■ Problem to work on ■
Pick out every row below that contains the string "plus", and copy each one in full.

■ Working data ■
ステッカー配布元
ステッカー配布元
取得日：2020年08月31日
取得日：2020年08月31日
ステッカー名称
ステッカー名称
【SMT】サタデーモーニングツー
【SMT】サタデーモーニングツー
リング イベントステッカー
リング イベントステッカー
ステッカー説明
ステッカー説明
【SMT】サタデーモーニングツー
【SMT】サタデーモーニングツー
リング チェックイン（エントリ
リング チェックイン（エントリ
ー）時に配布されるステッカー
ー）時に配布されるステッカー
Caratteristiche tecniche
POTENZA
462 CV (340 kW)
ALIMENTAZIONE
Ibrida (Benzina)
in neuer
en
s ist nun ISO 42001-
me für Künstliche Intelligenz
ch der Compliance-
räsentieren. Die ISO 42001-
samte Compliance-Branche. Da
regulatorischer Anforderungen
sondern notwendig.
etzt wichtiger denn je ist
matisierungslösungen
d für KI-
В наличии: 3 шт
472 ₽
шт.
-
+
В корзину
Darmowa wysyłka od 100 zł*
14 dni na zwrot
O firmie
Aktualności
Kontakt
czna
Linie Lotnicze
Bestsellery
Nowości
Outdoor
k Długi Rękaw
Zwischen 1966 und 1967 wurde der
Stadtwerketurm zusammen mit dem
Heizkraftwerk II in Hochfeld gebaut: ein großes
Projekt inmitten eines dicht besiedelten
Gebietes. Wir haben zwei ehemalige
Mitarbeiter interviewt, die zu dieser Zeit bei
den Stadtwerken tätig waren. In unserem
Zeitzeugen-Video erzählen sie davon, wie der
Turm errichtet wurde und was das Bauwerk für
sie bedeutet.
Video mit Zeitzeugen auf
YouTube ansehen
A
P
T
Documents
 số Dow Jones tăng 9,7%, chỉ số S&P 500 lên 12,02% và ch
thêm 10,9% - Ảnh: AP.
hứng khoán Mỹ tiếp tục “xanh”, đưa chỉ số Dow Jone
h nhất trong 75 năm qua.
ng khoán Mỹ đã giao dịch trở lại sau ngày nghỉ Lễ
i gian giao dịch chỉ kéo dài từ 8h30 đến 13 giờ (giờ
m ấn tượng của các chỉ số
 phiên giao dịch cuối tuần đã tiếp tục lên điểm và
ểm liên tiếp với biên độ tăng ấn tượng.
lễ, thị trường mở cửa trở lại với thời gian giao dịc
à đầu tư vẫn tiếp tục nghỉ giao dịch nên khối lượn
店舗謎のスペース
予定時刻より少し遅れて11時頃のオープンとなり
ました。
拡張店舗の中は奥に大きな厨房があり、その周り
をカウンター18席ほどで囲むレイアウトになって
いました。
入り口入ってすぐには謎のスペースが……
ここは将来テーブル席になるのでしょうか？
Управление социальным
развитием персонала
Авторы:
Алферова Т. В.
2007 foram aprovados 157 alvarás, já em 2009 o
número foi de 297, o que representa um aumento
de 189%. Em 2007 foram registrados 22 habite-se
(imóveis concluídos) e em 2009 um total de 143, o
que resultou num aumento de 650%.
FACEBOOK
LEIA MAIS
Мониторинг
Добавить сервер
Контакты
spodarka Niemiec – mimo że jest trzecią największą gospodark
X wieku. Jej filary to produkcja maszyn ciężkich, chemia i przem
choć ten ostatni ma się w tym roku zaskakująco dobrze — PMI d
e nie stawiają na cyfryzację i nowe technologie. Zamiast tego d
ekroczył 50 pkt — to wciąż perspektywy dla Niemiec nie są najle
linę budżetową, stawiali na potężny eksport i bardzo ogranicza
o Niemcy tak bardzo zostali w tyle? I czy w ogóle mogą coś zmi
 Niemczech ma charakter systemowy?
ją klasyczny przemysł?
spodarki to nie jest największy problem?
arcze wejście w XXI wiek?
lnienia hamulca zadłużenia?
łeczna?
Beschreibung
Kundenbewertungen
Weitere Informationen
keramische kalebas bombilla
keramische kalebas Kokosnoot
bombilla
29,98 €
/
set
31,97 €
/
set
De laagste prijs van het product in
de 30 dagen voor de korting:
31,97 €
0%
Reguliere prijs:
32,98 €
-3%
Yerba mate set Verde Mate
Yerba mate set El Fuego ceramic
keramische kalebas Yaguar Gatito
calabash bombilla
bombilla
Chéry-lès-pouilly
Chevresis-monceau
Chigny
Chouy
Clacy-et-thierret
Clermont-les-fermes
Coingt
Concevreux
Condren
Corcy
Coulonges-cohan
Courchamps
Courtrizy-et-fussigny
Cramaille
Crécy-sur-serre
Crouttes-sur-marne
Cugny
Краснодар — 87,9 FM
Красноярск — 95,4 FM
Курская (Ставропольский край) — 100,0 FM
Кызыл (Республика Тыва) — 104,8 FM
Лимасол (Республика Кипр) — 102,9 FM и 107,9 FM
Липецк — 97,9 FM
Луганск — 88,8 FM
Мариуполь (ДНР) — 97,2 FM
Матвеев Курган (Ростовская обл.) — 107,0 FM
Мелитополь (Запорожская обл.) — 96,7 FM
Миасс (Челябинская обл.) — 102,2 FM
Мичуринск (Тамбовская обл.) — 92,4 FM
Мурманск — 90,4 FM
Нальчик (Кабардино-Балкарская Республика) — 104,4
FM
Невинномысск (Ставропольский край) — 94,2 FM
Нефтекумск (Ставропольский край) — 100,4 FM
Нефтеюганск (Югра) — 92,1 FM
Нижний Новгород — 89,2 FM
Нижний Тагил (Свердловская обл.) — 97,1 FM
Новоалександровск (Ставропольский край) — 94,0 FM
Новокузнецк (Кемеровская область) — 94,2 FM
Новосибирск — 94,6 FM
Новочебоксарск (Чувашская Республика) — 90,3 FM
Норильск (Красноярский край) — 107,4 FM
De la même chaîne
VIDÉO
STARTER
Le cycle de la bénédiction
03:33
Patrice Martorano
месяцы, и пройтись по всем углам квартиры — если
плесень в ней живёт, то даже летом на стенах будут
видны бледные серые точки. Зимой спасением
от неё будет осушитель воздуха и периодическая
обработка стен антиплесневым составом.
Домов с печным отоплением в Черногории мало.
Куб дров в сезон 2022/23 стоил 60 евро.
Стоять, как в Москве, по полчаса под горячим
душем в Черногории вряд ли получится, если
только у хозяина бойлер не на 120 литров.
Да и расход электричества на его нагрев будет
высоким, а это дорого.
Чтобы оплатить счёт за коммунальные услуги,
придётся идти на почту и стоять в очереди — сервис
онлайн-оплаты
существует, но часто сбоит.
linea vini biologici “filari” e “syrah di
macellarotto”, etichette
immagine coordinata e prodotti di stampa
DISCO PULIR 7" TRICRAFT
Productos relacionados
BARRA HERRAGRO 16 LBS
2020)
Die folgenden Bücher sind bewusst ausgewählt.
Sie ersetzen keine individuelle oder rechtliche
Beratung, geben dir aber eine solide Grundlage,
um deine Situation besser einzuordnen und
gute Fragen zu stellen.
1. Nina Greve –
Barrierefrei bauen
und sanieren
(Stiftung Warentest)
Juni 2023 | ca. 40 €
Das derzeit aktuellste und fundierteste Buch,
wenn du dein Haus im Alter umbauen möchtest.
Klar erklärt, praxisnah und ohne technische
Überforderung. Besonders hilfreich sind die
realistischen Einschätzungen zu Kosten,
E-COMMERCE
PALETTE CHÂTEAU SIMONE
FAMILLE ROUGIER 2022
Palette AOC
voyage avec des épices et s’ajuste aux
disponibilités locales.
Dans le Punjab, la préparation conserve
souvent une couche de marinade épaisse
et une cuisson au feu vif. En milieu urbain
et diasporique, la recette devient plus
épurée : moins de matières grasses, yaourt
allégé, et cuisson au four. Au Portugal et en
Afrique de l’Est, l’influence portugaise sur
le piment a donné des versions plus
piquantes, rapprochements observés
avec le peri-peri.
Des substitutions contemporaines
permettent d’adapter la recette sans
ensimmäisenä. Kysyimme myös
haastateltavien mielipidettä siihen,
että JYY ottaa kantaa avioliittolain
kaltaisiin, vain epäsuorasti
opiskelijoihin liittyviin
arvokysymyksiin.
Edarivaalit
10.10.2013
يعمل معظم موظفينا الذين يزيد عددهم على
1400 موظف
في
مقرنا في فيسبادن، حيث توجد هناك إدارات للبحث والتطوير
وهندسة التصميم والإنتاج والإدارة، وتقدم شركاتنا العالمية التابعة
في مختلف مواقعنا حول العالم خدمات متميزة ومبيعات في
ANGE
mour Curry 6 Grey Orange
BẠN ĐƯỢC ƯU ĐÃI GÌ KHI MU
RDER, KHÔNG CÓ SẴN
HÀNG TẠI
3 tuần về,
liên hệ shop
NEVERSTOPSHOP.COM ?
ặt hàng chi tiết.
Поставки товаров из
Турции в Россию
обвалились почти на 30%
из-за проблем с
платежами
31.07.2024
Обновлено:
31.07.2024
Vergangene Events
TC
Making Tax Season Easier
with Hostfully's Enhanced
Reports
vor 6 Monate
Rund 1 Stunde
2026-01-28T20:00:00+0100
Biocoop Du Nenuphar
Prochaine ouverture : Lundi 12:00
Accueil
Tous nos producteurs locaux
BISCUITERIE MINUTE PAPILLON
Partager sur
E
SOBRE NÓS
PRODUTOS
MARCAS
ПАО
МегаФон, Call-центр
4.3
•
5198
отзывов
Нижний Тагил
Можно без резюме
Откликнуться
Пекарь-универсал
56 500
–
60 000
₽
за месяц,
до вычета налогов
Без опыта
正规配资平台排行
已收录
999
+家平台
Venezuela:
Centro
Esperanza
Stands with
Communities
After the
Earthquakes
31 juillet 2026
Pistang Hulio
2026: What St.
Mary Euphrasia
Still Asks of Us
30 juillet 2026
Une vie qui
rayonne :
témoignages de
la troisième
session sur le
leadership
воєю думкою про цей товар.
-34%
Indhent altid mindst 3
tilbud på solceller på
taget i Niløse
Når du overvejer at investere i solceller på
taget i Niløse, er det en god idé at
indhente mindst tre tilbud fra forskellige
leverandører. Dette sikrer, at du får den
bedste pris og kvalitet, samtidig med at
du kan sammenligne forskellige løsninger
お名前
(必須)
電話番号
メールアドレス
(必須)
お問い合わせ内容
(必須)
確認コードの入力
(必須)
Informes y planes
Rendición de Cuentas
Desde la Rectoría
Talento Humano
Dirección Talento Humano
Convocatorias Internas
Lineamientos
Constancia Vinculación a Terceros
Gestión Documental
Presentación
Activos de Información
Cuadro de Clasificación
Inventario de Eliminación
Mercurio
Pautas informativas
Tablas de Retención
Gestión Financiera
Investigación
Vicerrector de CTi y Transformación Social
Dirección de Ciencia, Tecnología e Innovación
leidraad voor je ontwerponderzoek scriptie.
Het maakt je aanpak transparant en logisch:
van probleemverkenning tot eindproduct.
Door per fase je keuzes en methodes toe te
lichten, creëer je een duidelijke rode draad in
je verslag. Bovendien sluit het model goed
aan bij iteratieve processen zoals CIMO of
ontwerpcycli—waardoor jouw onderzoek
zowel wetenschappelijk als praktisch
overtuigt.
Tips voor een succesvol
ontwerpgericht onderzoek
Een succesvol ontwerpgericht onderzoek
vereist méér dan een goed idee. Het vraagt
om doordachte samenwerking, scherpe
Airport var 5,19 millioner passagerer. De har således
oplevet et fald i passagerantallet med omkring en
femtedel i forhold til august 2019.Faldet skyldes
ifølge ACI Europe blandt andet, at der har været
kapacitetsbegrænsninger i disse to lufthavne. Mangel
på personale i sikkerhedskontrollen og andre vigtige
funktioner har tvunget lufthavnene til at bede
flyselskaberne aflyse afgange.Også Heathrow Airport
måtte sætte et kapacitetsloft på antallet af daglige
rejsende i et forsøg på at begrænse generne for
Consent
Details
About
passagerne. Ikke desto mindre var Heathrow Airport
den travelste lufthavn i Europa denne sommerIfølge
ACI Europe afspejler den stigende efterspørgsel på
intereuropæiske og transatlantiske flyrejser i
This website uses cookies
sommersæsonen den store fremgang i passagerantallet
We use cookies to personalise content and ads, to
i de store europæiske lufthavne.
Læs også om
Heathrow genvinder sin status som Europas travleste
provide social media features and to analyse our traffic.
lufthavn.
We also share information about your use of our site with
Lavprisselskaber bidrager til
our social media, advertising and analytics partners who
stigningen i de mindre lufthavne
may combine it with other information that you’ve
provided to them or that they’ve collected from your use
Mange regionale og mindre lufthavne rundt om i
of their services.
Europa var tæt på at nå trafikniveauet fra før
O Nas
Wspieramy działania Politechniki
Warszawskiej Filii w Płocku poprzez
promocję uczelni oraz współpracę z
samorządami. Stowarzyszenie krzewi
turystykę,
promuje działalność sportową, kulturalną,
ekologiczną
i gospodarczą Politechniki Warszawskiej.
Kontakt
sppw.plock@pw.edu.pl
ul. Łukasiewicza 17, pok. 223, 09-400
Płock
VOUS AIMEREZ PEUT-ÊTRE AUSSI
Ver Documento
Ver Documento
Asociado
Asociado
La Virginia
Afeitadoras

■ Answer for this exercise ■
et diasporique, la recette devient plus
le piment a donné des versions plus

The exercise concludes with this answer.